> [Exercice]: Recopiez la partie qui commence par la ligne contenant « order: Adapedonta » et se termine par celle contenant « common name: American jack knife clam », en remplaçant « genus » par « genre » sans rien changer d'autre.

> [Entrées]:
*****
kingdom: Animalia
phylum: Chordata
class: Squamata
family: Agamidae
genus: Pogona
*****
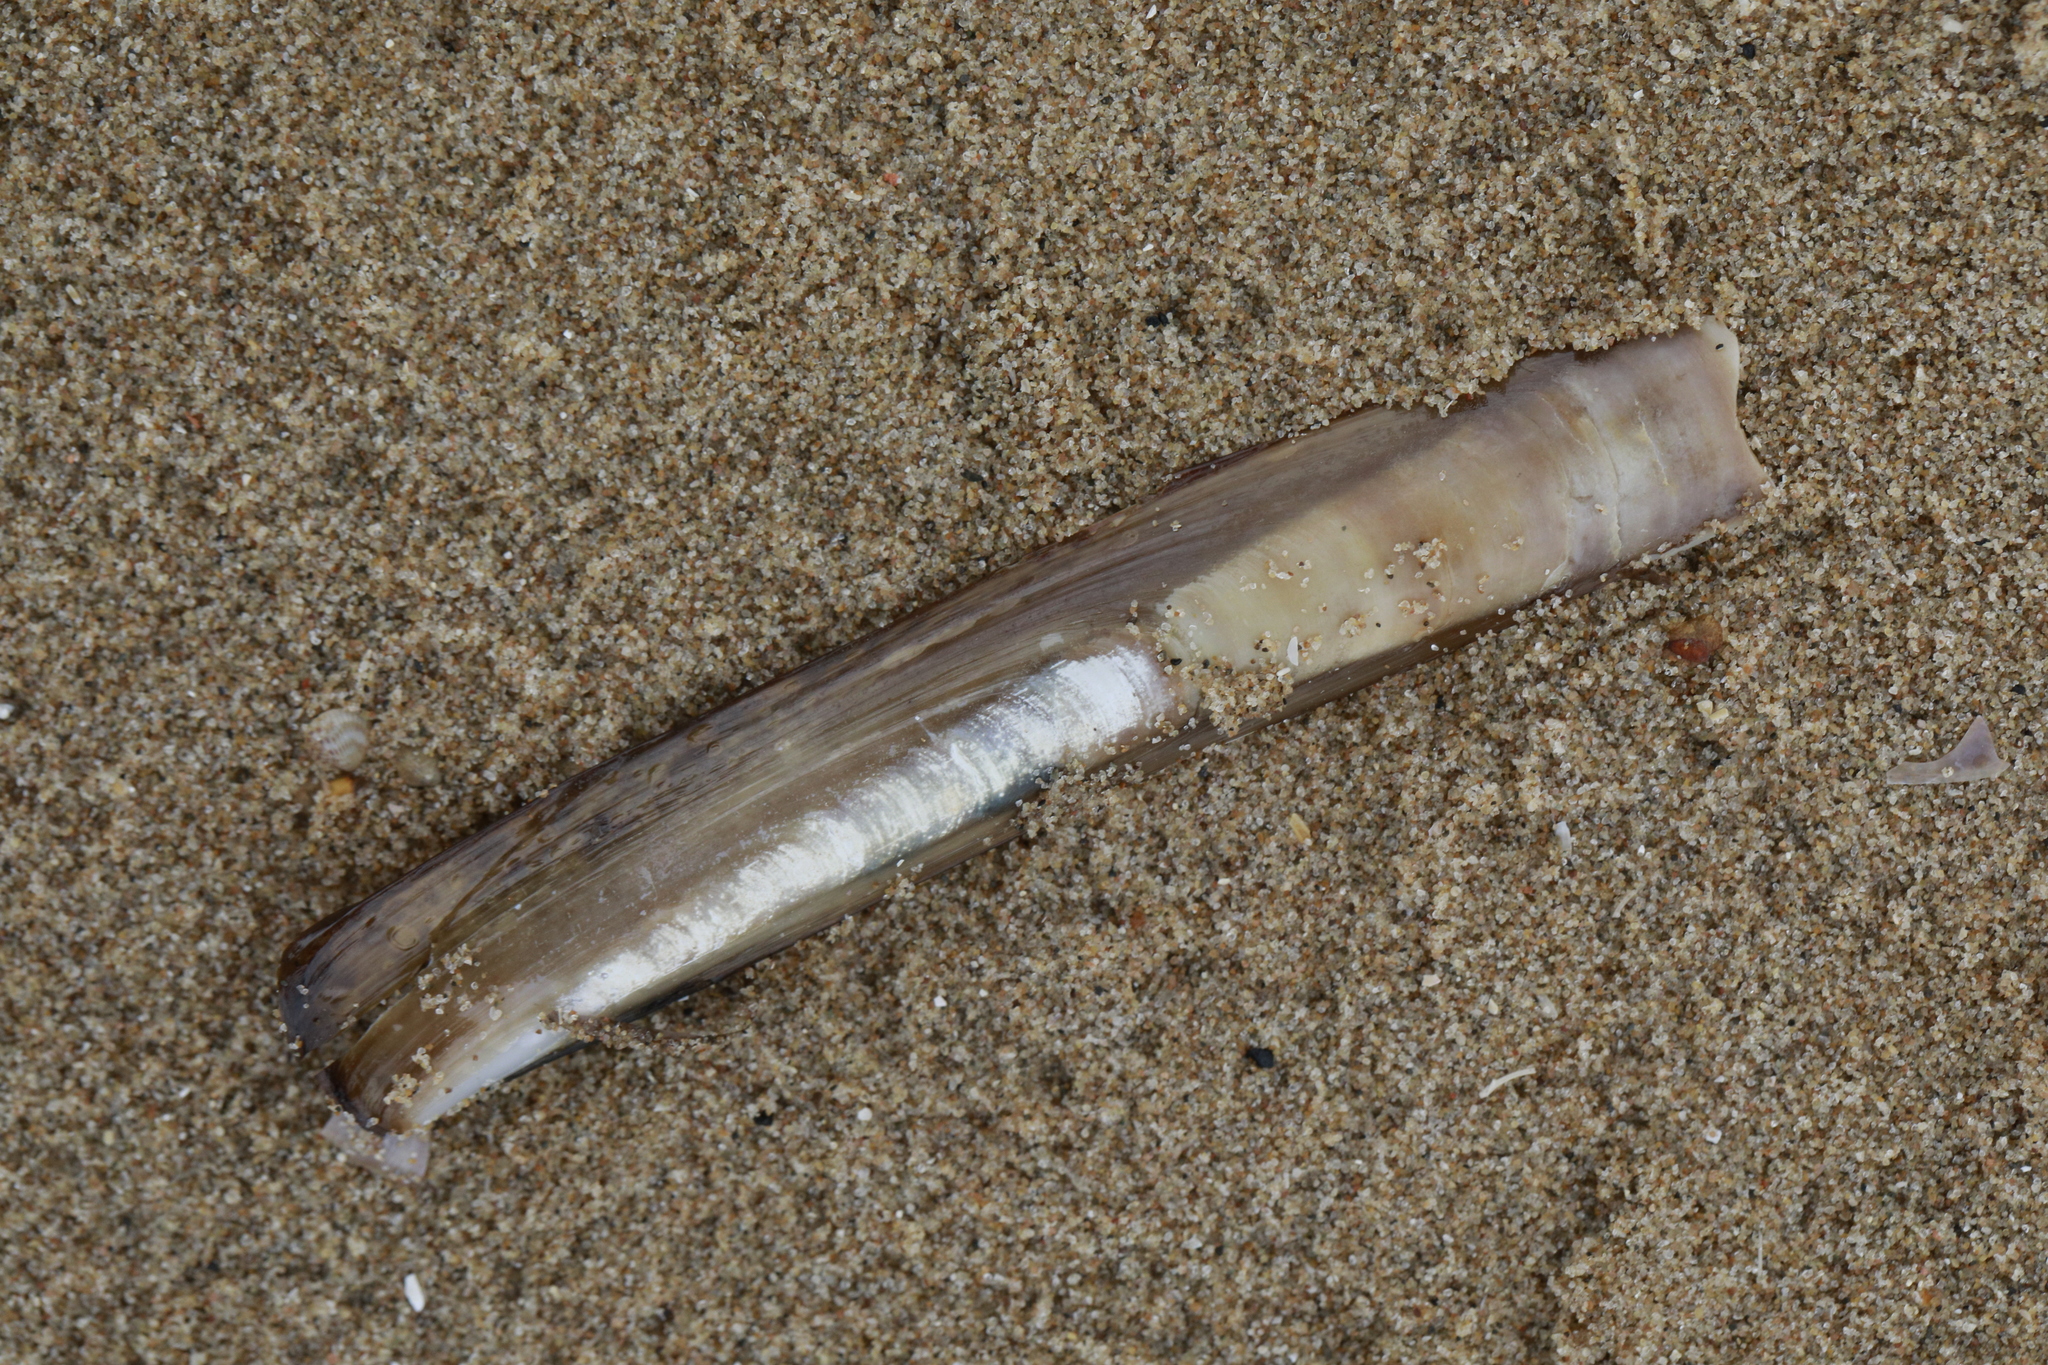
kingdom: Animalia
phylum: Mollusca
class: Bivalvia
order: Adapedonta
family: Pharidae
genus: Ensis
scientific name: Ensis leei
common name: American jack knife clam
*****
> [Corrigé complet]:
order: Adapedonta
family: Pharidae
genre: Ensis
scientific name: Ensis leei
common name: American jack knife clam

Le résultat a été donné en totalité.